In the nearer term, there's a large practical hurdle to military policing of America, Hutson notes -- that it makes the military focus on legal issues instead of fighting the war.

"It takes the eye of the military off the ball, off it's primary mission, to ask it to investigate, detain and prosecute terrorists," said Hutson, who now works with the group Human Rights First.

"We've had over 400 terrorism prosecutions since 9/11, and essentially, you're asking the military to do those prosecutions," he said. "That requires a great deal of resource, a great deal of experience and expertise, neither of which the military has."

Some argue that giving the military the lead helps save lives and make the country safer because the armed forces can act quickly without having to worry about the same level of criminal legal standards as police and prosecutors.

"Even if that argument is true in the short run, it's certainly not true in the long run," he said.

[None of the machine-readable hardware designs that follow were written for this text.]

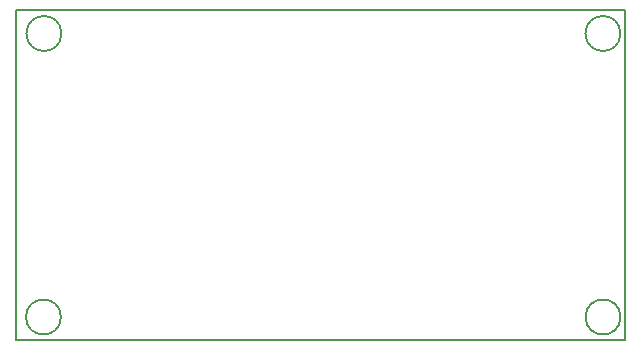
<source format=gm1>
%TF.GenerationSoftware,KiCad,Pcbnew,(5.0.2)-1*%
%TF.CreationDate,2019-07-05T20:57:08+02:00*%
%TF.ProjectId,PSAVanCanBridge_v11,56616e43-616e-4457-9370-33322e6b6963,rev?*%
%TF.SameCoordinates,Original*%
%TF.FileFunction,Profile,NP*%
%FSLAX46Y46*%
G04 Gerber Fmt 4.6, Leading zero omitted, Abs format (unit mm)*
G04 Created by KiCad (PCBNEW (5.0.2)-1) date 05/07/2019 20:57:08*
%MOMM*%
%LPD*%
G01*
G04 APERTURE LIST*
%ADD10C,0.200000*%
G04 APERTURE END LIST*
D10*
X98382062Y-35814000D02*
G75*
G03X98382062Y-35814000I-1481062J0D01*
G01*
X98382062Y-59817000D02*
G75*
G03X98382062Y-59817000I-1481062J0D01*
G01*
X51054001Y-35814000D02*
G75*
G03X51054001Y-35814000I-1481062J0D01*
G01*
X51011062Y-59817000D02*
G75*
G03X51011062Y-59817000I-1481062J0D01*
G01*
X98806000Y-33782000D02*
X98806000Y-61722000D01*
X47244000Y-61722000D02*
X47244000Y-33782000D01*
X98806000Y-61722000D02*
X47244000Y-61722000D01*
X47244000Y-33782000D02*
X98806000Y-33782000D01*
M02*

</source>
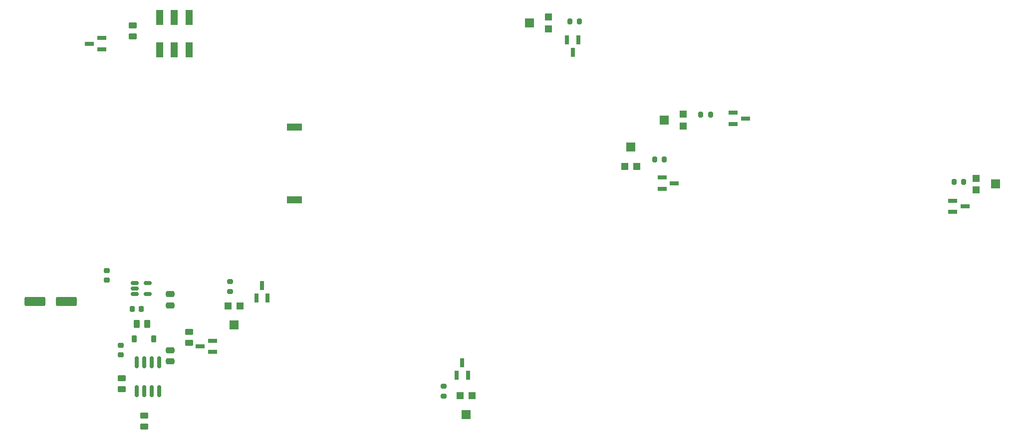
<source format=gbr>
%TF.GenerationSoftware,KiCad,Pcbnew,7.0.6-0*%
%TF.CreationDate,2023-08-22T23:51:49+02:00*%
%TF.ProjectId,tannenbaum,74616e6e-656e-4626-9175-6d2e6b696361,2.0*%
%TF.SameCoordinates,Original*%
%TF.FileFunction,Soldermask,Bot*%
%TF.FilePolarity,Negative*%
%FSLAX46Y46*%
G04 Gerber Fmt 4.6, Leading zero omitted, Abs format (unit mm)*
G04 Created by KiCad (PCBNEW 7.0.6-0) date 2023-08-22 23:51:49*
%MOMM*%
%LPD*%
G01*
G04 APERTURE LIST*
G04 Aperture macros list*
%AMRoundRect*
0 Rectangle with rounded corners*
0 $1 Rounding radius*
0 $2 $3 $4 $5 $6 $7 $8 $9 X,Y pos of 4 corners*
0 Add a 4 corners polygon primitive as box body*
4,1,4,$2,$3,$4,$5,$6,$7,$8,$9,$2,$3,0*
0 Add four circle primitives for the rounded corners*
1,1,$1+$1,$2,$3*
1,1,$1+$1,$4,$5*
1,1,$1+$1,$6,$7*
1,1,$1+$1,$8,$9*
0 Add four rect primitives between the rounded corners*
20,1,$1+$1,$2,$3,$4,$5,0*
20,1,$1+$1,$4,$5,$6,$7,0*
20,1,$1+$1,$6,$7,$8,$9,0*
20,1,$1+$1,$8,$9,$2,$3,0*%
G04 Aperture macros list end*
%ADD10RoundRect,0.150000X0.150000X-0.825000X0.150000X0.825000X-0.150000X0.825000X-0.150000X-0.825000X0*%
%ADD11RoundRect,0.150000X-0.512500X-0.150000X0.512500X-0.150000X0.512500X0.150000X-0.512500X0.150000X0*%
%ADD12RoundRect,0.250000X0.450000X-0.262500X0.450000X0.262500X-0.450000X0.262500X-0.450000X-0.262500X0*%
%ADD13R,1.200000X1.200000*%
%ADD14R,1.500000X1.600000*%
%ADD15RoundRect,0.200000X-0.200000X-0.275000X0.200000X-0.275000X0.200000X0.275000X-0.200000X0.275000X0*%
%ADD16RoundRect,0.200000X0.200000X0.275000X-0.200000X0.275000X-0.200000X-0.275000X0.200000X-0.275000X0*%
%ADD17R,1.600000X1.500000*%
%ADD18RoundRect,0.250000X-0.450000X0.262500X-0.450000X-0.262500X0.450000X-0.262500X0.450000X0.262500X0*%
%ADD19RoundRect,0.070000X0.650000X0.300000X-0.650000X0.300000X-0.650000X-0.300000X0.650000X-0.300000X0*%
%ADD20RoundRect,0.070000X-0.650000X-0.300000X0.650000X-0.300000X0.650000X0.300000X-0.650000X0.300000X0*%
%ADD21RoundRect,0.200000X-0.275000X0.200000X-0.275000X-0.200000X0.275000X-0.200000X0.275000X0.200000X0*%
%ADD22RoundRect,0.250000X-0.262500X-0.450000X0.262500X-0.450000X0.262500X0.450000X-0.262500X0.450000X0*%
%ADD23RoundRect,0.225000X-0.225000X-0.375000X0.225000X-0.375000X0.225000X0.375000X-0.225000X0.375000X0*%
%ADD24RoundRect,0.225000X0.225000X0.250000X-0.225000X0.250000X-0.225000X-0.250000X0.225000X-0.250000X0*%
%ADD25RoundRect,0.250000X-0.475000X0.250000X-0.475000X-0.250000X0.475000X-0.250000X0.475000X0.250000X0*%
%ADD26RoundRect,0.225000X0.250000X-0.225000X0.250000X0.225000X-0.250000X0.225000X-0.250000X-0.225000X0*%
%ADD27RoundRect,0.225000X-0.250000X0.225000X-0.250000X-0.225000X0.250000X-0.225000X0.250000X0.225000X0*%
%ADD28R,2.540000X1.270000*%
%ADD29R,1.200000X2.500000*%
%ADD30RoundRect,0.250000X1.500000X0.550000X-1.500000X0.550000X-1.500000X-0.550000X1.500000X-0.550000X0*%
%ADD31RoundRect,0.070000X0.300000X-0.650000X0.300000X0.650000X-0.300000X0.650000X-0.300000X-0.650000X0*%
%ADD32RoundRect,0.070000X-0.300000X0.650000X-0.300000X-0.650000X0.300000X-0.650000X0.300000X0.650000X0*%
G04 APERTURE END LIST*
D10*
%TO.C,U1*%
X73025000Y-132080000D03*
X71755000Y-132080000D03*
X70485000Y-132080000D03*
X69215000Y-132080000D03*
X69215000Y-127130000D03*
X70485000Y-127130000D03*
X71755000Y-127130000D03*
X73025000Y-127130000D03*
%TD*%
D11*
%TO.C,U2*%
X71120000Y-115570000D03*
X71120000Y-113670000D03*
X68845000Y-113670000D03*
X68845000Y-114620000D03*
X68845000Y-115570000D03*
%TD*%
D12*
%TO.C,R17*%
X68580000Y-69930000D03*
X68580000Y-71755000D03*
%TD*%
D13*
%TO.C,R16*%
X211665000Y-97885000D03*
D14*
X214915000Y-96885000D03*
D13*
X211665000Y-95885000D03*
%TD*%
D15*
%TO.C,R15*%
X207900000Y-96520000D03*
X209550000Y-96520000D03*
%TD*%
D13*
%TO.C,R14*%
X139065000Y-70485000D03*
D14*
X135815000Y-69485000D03*
D13*
X139065000Y-68485000D03*
%TD*%
D16*
%TO.C,R13*%
X142685000Y-69215000D03*
X144335000Y-69215000D03*
%TD*%
D13*
%TO.C,R12*%
X84725000Y-117580000D03*
D17*
X85725000Y-120830000D03*
D13*
X86725000Y-117580000D03*
%TD*%
D18*
%TO.C,R10*%
X78105000Y-123825000D03*
X78105000Y-122000000D03*
%TD*%
D13*
%TO.C,R9*%
X152035000Y-93875000D03*
D17*
X153035000Y-90625000D03*
D13*
X154035000Y-93875000D03*
%TD*%
D16*
%TO.C,R8*%
X157100000Y-92710000D03*
X158750000Y-92710000D03*
%TD*%
D13*
%TO.C,R7*%
X126095000Y-132820000D03*
D17*
X125095000Y-136070000D03*
D13*
X124095000Y-132820000D03*
%TD*%
%TO.C,R5*%
X161925000Y-86995000D03*
D14*
X158675000Y-85995000D03*
D13*
X161925000Y-84995000D03*
%TD*%
D19*
%TO.C,Q8*%
X63280000Y-72075000D03*
X63280000Y-73975000D03*
X61180000Y-73025000D03*
%TD*%
D20*
%TO.C,Q7*%
X207645000Y-101600000D03*
X207645000Y-99700000D03*
X209745000Y-100650000D03*
%TD*%
D21*
%TO.C,R11*%
X85090000Y-113475000D03*
X85090000Y-115125000D03*
%TD*%
%TO.C,R6*%
X121285000Y-132905000D03*
X121285000Y-131255000D03*
%TD*%
D12*
%TO.C,R3*%
X66675000Y-129897500D03*
X66675000Y-131722500D03*
%TD*%
D22*
%TO.C,R2*%
X71040000Y-120650000D03*
X69215000Y-120650000D03*
%TD*%
D12*
%TO.C,R1*%
X70485000Y-136247500D03*
X70485000Y-138072500D03*
%TD*%
D23*
%TO.C,D1*%
X72135000Y-123190000D03*
X68835000Y-123190000D03*
%TD*%
D24*
%TO.C,C6*%
X68440000Y-118110000D03*
X69990000Y-118110000D03*
%TD*%
D25*
%TO.C,C5*%
X74930000Y-117470000D03*
X74930000Y-115570000D03*
%TD*%
%TO.C,C2*%
X74930000Y-127000000D03*
X74930000Y-125100000D03*
%TD*%
D26*
%TO.C,C1*%
X66535000Y-124320000D03*
X66535000Y-125870000D03*
%TD*%
D27*
%TO.C,C4*%
X64135000Y-111620000D03*
X64135000Y-113170000D03*
%TD*%
D28*
%TO.C,BT1*%
X95982500Y-99520000D03*
X95982500Y-87170000D03*
%TD*%
D29*
%TO.C,SW1*%
X73105000Y-68580000D03*
X75605000Y-68580000D03*
X78105000Y-68580000D03*
X73105000Y-74080000D03*
X75605000Y-74080000D03*
X78105000Y-74080000D03*
%TD*%
D19*
%TO.C,Q4*%
X80010000Y-124460000D03*
X82110000Y-125410000D03*
X82110000Y-123510000D03*
%TD*%
D16*
%TO.C,R4*%
X164910000Y-85090000D03*
X166560000Y-85090000D03*
%TD*%
D30*
%TO.C,C3*%
X51910000Y-116840000D03*
X57310000Y-116840000D03*
%TD*%
D31*
%TO.C,Q5*%
X91440000Y-116205000D03*
X89540000Y-116205000D03*
X90490000Y-114105000D03*
%TD*%
D20*
%TO.C,Q3*%
X160435000Y-96740000D03*
X158335000Y-95790000D03*
X158335000Y-97690000D03*
%TD*%
%TO.C,Q1*%
X172500000Y-85725000D03*
X170400000Y-84775000D03*
X170400000Y-86675000D03*
%TD*%
D31*
%TO.C,Q2*%
X124460000Y-127220000D03*
X123510000Y-129320000D03*
X125410000Y-129320000D03*
%TD*%
D32*
%TO.C,Q6*%
X143195000Y-74490000D03*
X144145000Y-72390000D03*
X142245000Y-72390000D03*
%TD*%
M02*

</source>
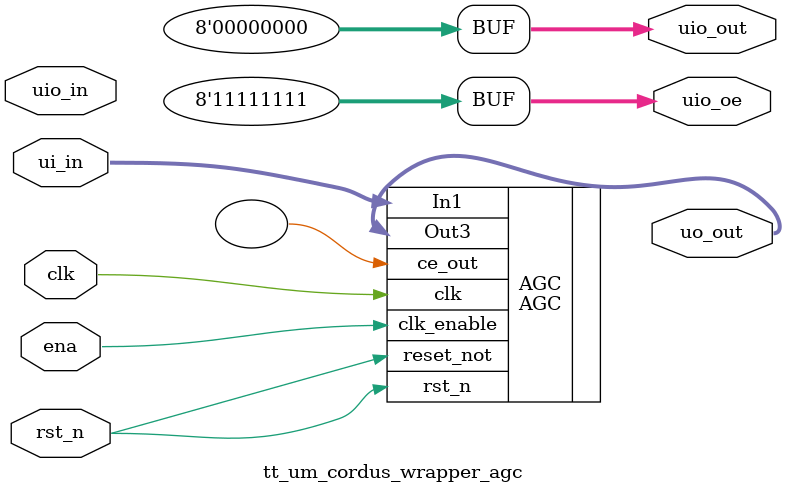
<source format=v>
`default_nettype none

module tt_um_cordus_wrapper_agc (
    input  wire [7:0] ui_in,    // Dedicated inputs - connected to the input switches
    output wire [7:0] uo_out,   // Dedicated outputs - connected to the 7 segment display
    input  wire [7:0] uio_in,   // IOs: Bidirectional Input path
    output wire [7:0] uio_out,  // IOs: Bidirectional Output path
    output wire [7:0] uio_oe,   // IOs: Bidirectional Enable path (active high: 0=input, 1=output)
    input  wire       ena,      // will go high when the design is enabled
    input  wire       clk,      // clock
    input  wire       rst_n     // reset_n - low to reset
);

    wire reset = ! rst_n;

    // use bidirectionals as outputs
    assign uio_oe = 8'b11111111;

    // put bottom 8 bits of second counter out on the bidirectional gpio
    assign uio_out = 8'b00000000;

    AGC AGC(.clk (clk),
           .rst_n (rst_n),
           .clk_enable (ena),
           .In1 (ui_in),
           .reset_not (rst_n),
           .ce_out ( ),
           .Out3 (uo_out) );

endmodule

</source>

"I was dean in New Hampshire, where the motto is live free or die. The rest of that phrase, live free or die, is because there are things worse than death," Hutson said. "This kind of dramatic change to who we are as a nation, who we are as people, is not something that you can just sort of rhetorically say, 'Well, it's going to save lives'...

"It's going to cost lives." he said, "it's going to cost a way of life."